The costly collision has raised issues of liability. The trucking company could get a repair bill for the bridge, but the city wears the cost of disruption.
Michael Barnett, head of the Chamber of Commerce, argues this is wrong and believes that a level of accountability would ensure that heavy loads met the physical limits of the motorway network.
A number of solutions have been suggested. The road beneath the bridge could be lowered, or the overpass raised. These options would not come cheaply, nor would a requirement for trucking firms to hold liability policies to cover themselves in the event of a bridge strike claim.
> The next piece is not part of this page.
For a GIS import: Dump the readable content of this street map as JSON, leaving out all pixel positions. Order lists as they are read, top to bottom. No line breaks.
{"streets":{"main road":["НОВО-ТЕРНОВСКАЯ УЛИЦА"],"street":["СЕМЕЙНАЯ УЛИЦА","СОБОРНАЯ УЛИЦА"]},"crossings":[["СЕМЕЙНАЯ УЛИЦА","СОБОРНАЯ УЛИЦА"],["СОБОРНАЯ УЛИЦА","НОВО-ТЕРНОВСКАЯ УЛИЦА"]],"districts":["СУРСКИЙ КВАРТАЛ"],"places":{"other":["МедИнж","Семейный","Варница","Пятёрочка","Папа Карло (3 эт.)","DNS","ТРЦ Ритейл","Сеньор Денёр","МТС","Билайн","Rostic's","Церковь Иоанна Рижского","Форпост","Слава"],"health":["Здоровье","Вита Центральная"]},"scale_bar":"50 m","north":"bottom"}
But clearly some response is necessary, given the way an accident at any of the sensitive points of the system tends to ripple across the entire network.
The transport industry needs to lift its game. The overpass is a known hazard, and its clearance plainly indicated and familiar to users of the Southern Motorway.
If a farmer burning off a pile of stumps allows the blaze to destroy neighbouring property they can face severe financial penalties under the Forest and Rural Fires Act. Designed to protect valuable assets, the legislation imposes a strict liability on those who start forest fires, irrespective of negligence. Anyone who causes a fire will almost certainly be held liable for the costs of the damage plus the costs of fighting the fire unless they can prove that their actions were not the cause. Drivers would be less likely to forget about the Penrose bridge, or any other low obstructions above Auckland's motorway arteries, if they faced similar liabilities to negligent farmers.
It would be going too far to hold an operator liable for a city-wide shutdown, but the prospect of a financial hit ought to bring about a change of attitude.
A few years ago, following a spate of bridge strikes, the transport industry cooperated with a campaign called "Check your height". Since then the volume of traffic on the motorway network has grown immensely, as have the disruptive impacts of blockages. Some stoppages are unavoidable, but other shutdowns are preventable. Bridge strikes ought not to happen.